• [DOCUMENT EXTRACT]:
## Start

At age 68, Murphey still performs more than 100 shows a year, often with his son Ryan, a first-rate guitar player and the producer of Murphey’s latest albums, including Red River Drifter, which came out this August and jumped onto the Billboard bluegrass chart.
You started performing about 65 years ago. I went to church from a young age and was blessed with a congregation that would let a 3-year-old stand up on a podium and sing “Zacchaeus was a wee little man.” That 3-year-old got applause and joy out of that. That experience left a man-sized bootprint on my brain that never left me: I was going to be a musician and an artist. That realization happened to me at church. Churches should work harder to encourage artists like I was inspired when I was 3 years old.
Tell us about your personal spiritual journey. The most important moments in my life were when my parents gave me a sense of studying the Bible, reading the Bible, and understanding the Bible. I was about 6 years old when I walked down the aisle and gave my life to Christ. I felt a palpable sense of change in who I was even as a child.
The church was an early influence on your music, too. I grew up in Texas and my earliest influences were gospel music. You know, the lady with the stacked, sprayed hair playing the Baptist piano. I grew up with that kind of gospel music, which had a piano player and an organist, and Stamps-Baxter kind of Southern gospel music. That’s what I heard when I was a kid. I also listened to a lot of honky-tonk music. We basically listened to the honky-tonks and the angels.

## End

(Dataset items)
## Start

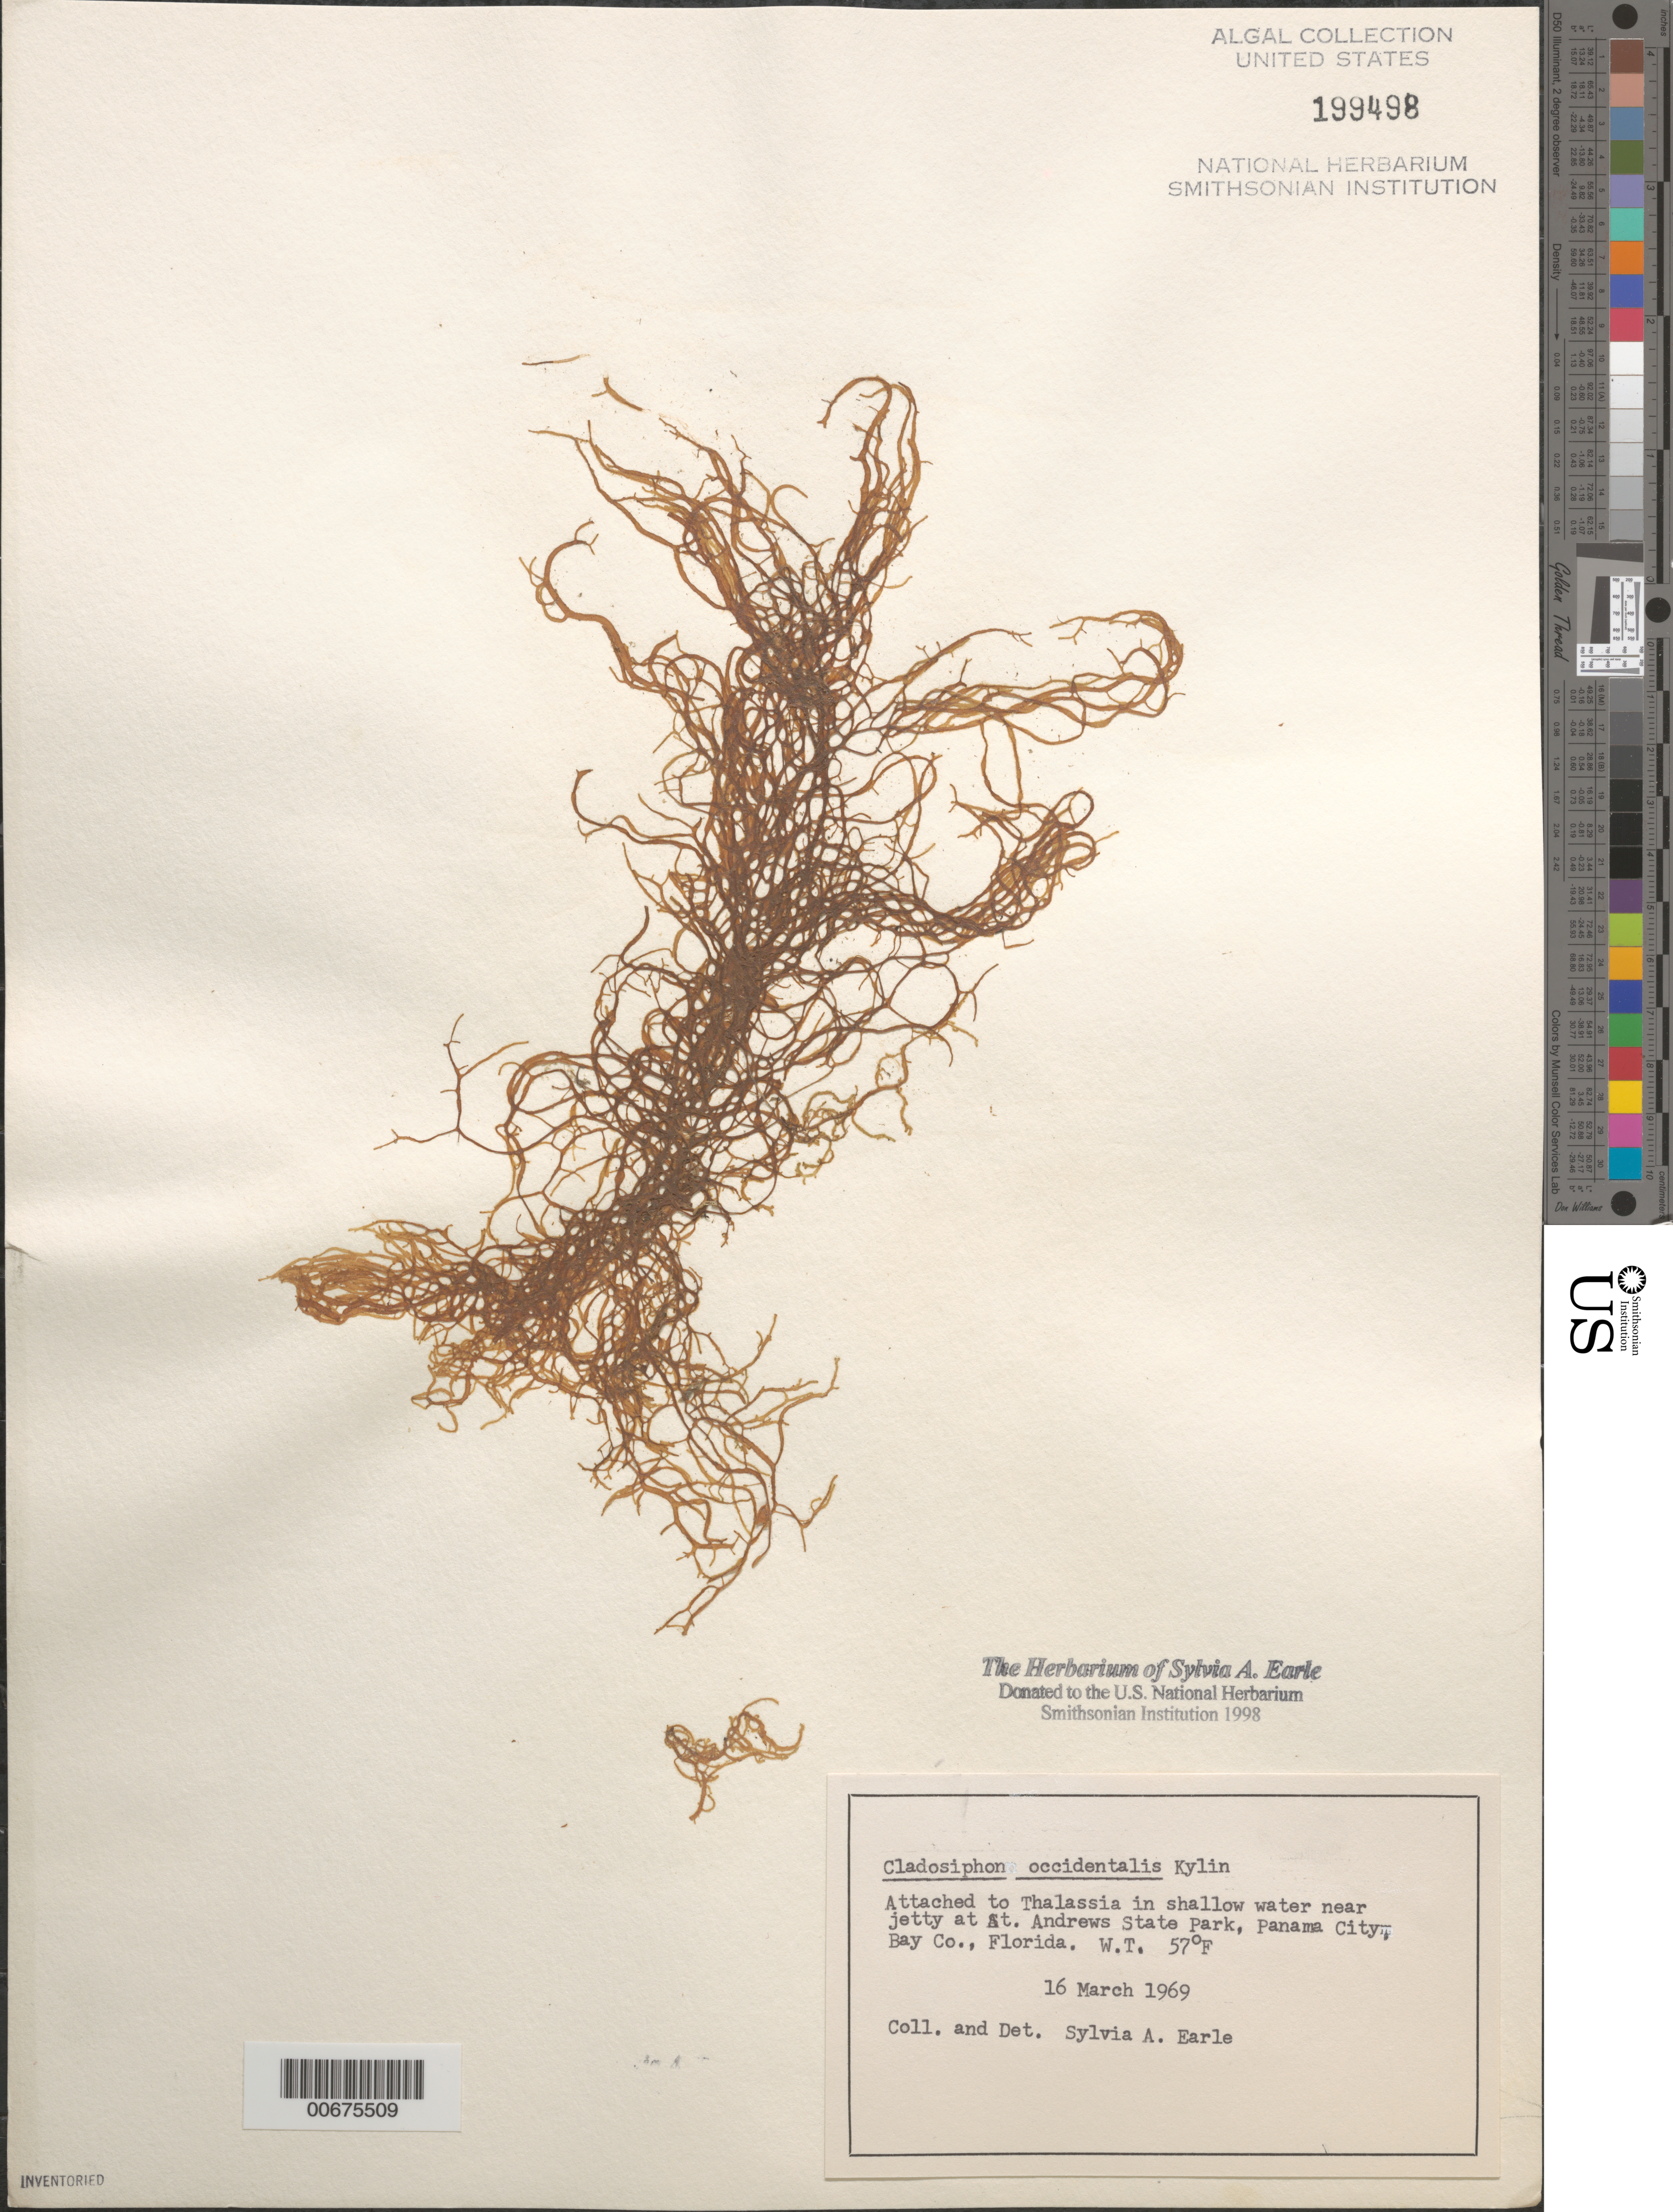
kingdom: Chromista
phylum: Ochrophyta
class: Phaeophyceae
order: Ectocarpales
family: Chordariaceae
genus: Cladosiphon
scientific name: Cladosiphon occidentalis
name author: Kylin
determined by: Earle, S. A.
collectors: S. A. Earle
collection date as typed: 16 Mar 1969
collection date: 1969-03-16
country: United States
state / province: Florida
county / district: Bay County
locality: St. Andrews State Park, Panama City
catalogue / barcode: US 199498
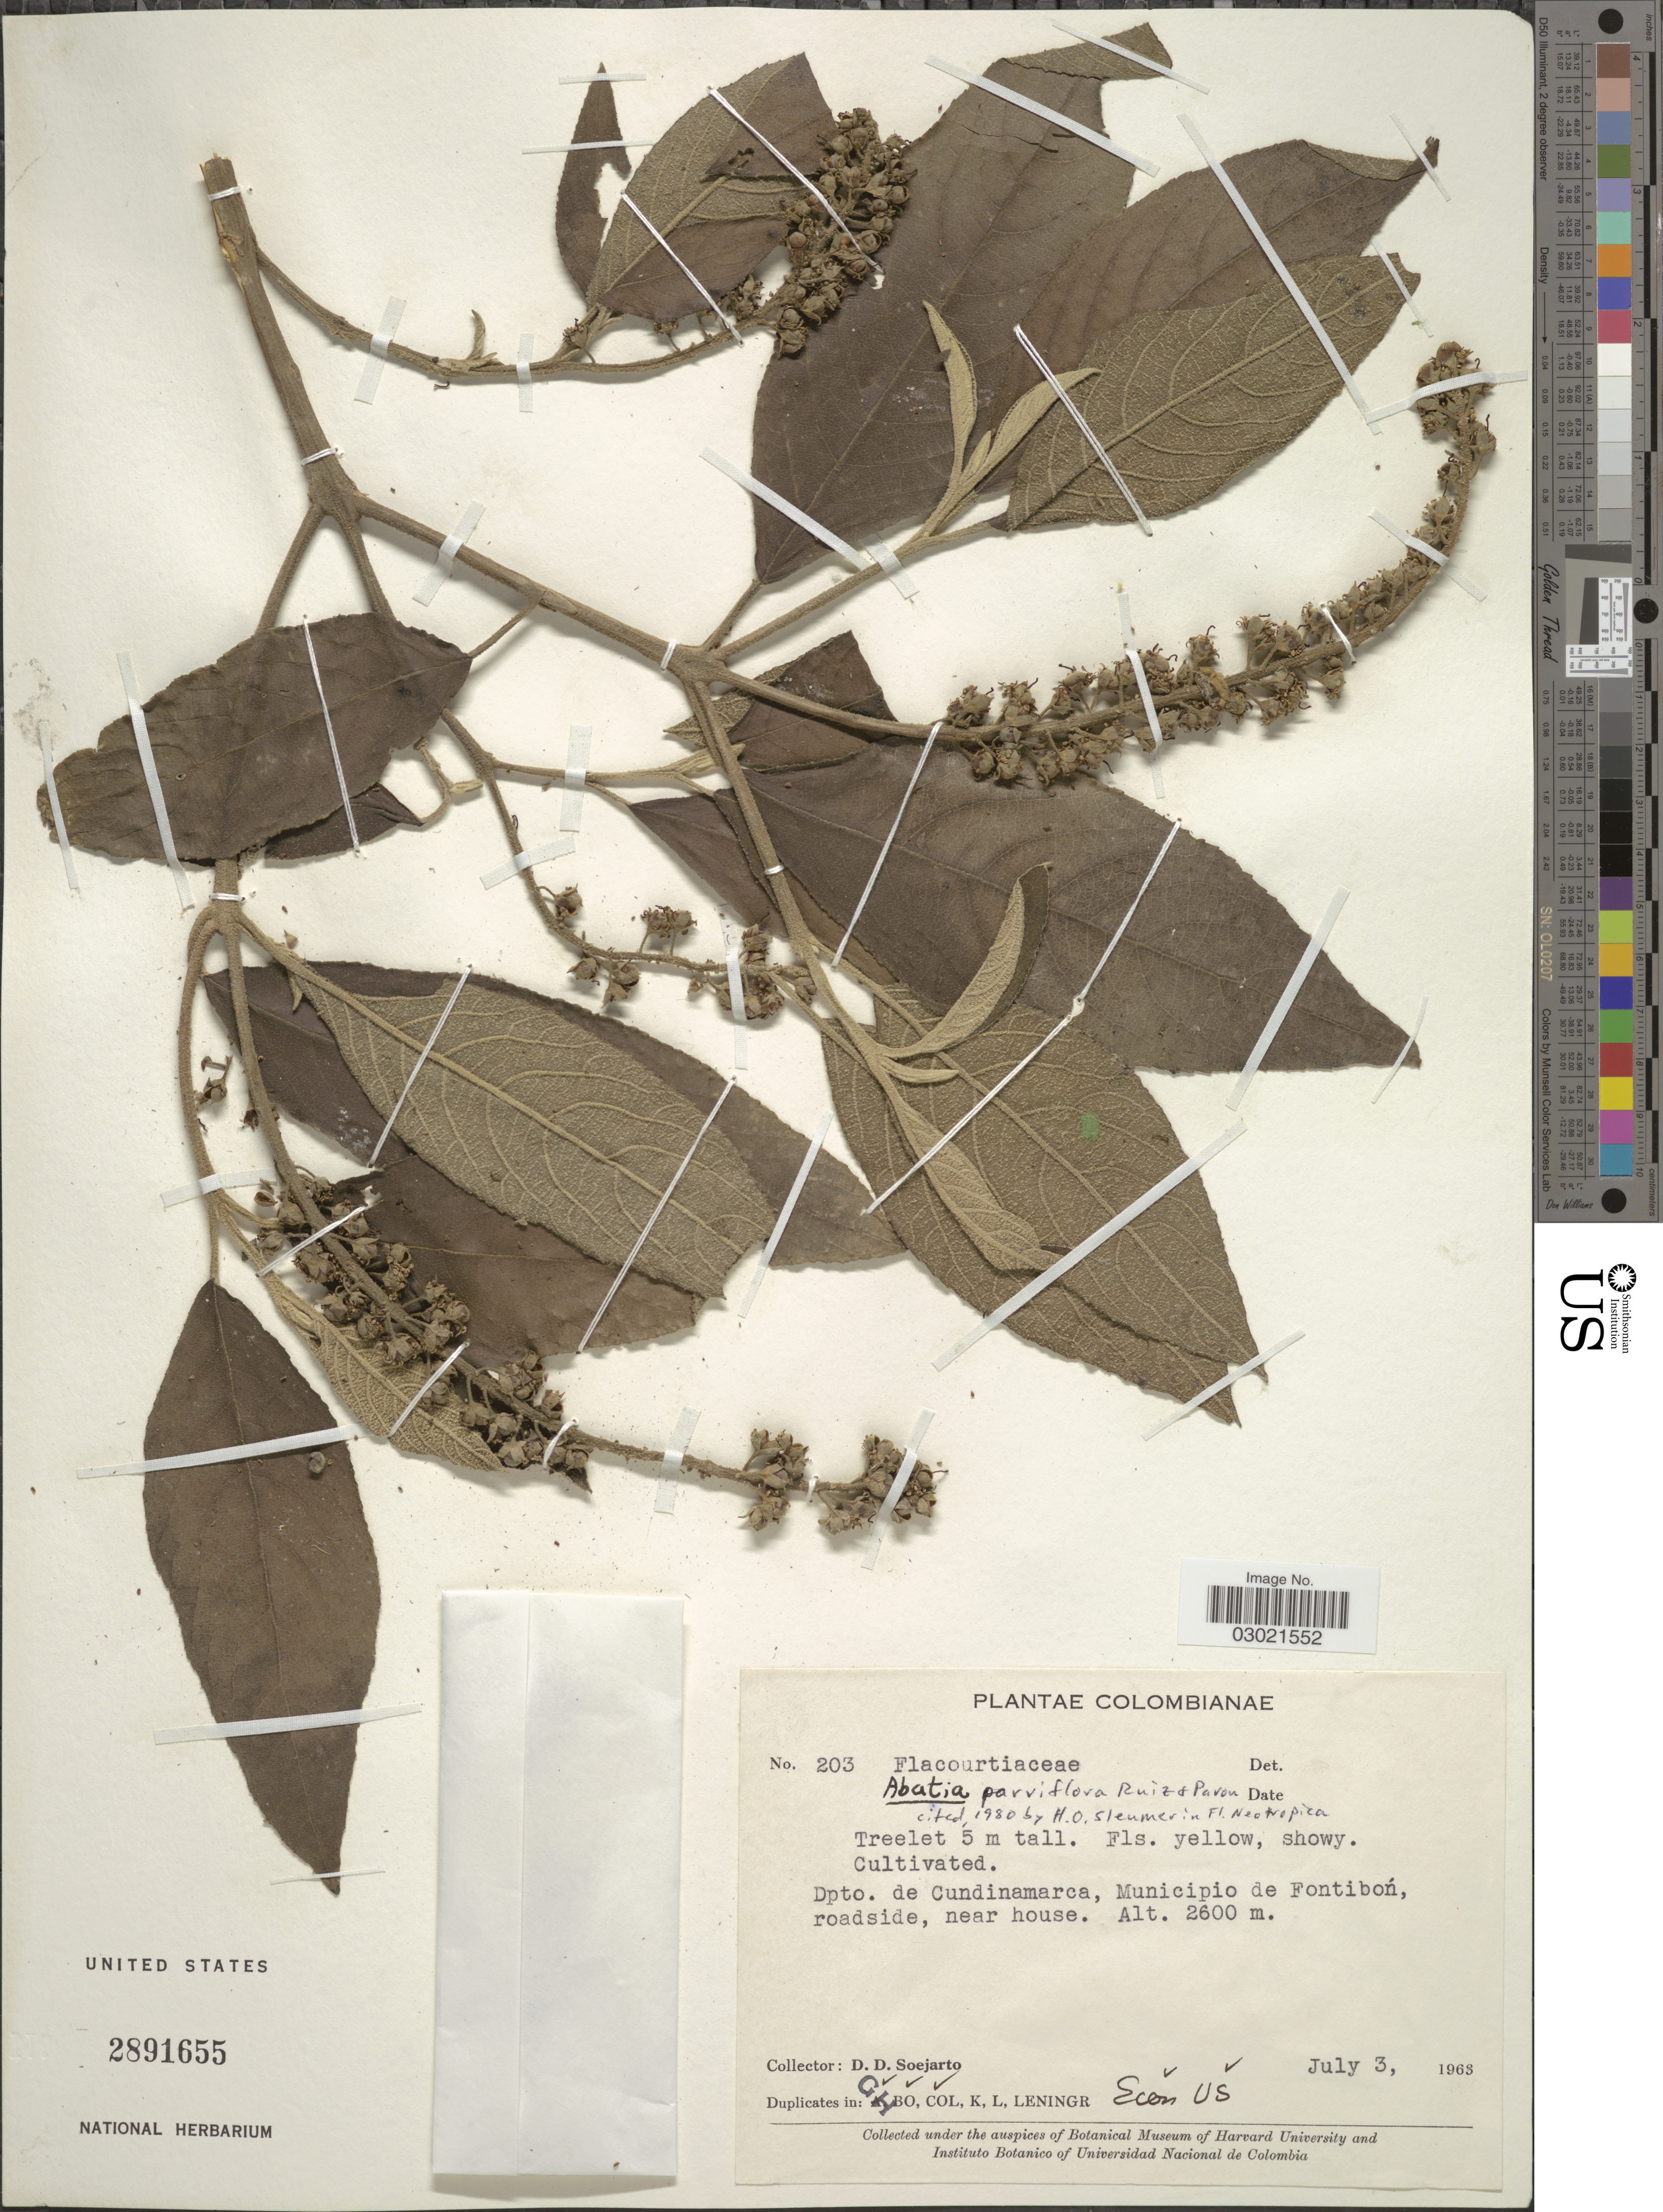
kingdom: Plantae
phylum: Tracheophyta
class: Magnoliopsida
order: Malpighiales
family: Salicaceae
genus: Abatia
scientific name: Abatia parviflora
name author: Ruiz & Pav.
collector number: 203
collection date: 1963-07-03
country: Colombia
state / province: Cundinamarca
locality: Dpto. de Cundinamarca, Municipio de Fontibón, roadside, near house.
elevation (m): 2600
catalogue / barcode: US 2891655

## End

• [ACTIONS TO TAKE]:
1. According to the Murphey interview, about how old was Murphey when he walked down the aisle and gave his life to Christ?
2. Reproduce word for word the part of the Murphey interview that opens with the words containing "Tell us about" and closes with "and the angels.".

• [RESPONSES PER TASK]:
1. About 6 years old.

2.
Tell us about your personal spiritual journey. The most important moments in my life were when my parents gave me a sense of studying the Bible, reading the Bible, and understanding the Bible. I was about 6 years old when I walked down the aisle and gave my life to Christ. I felt a palpable sense of change in who I was even as a child.
The church was an early influence on your music, too. I grew up in Texas and my earliest influences were gospel music. You know, the lady with the stacked, sprayed hair playing the Baptist piano. I grew up with that kind of gospel music, which had a piano player and an organist, and Stamps-Baxter kind of Southern gospel music. That’s what I heard when I was a kid. I also listened to a lot of honky-tonk music. We basically listened to the honky-tonks and the angels.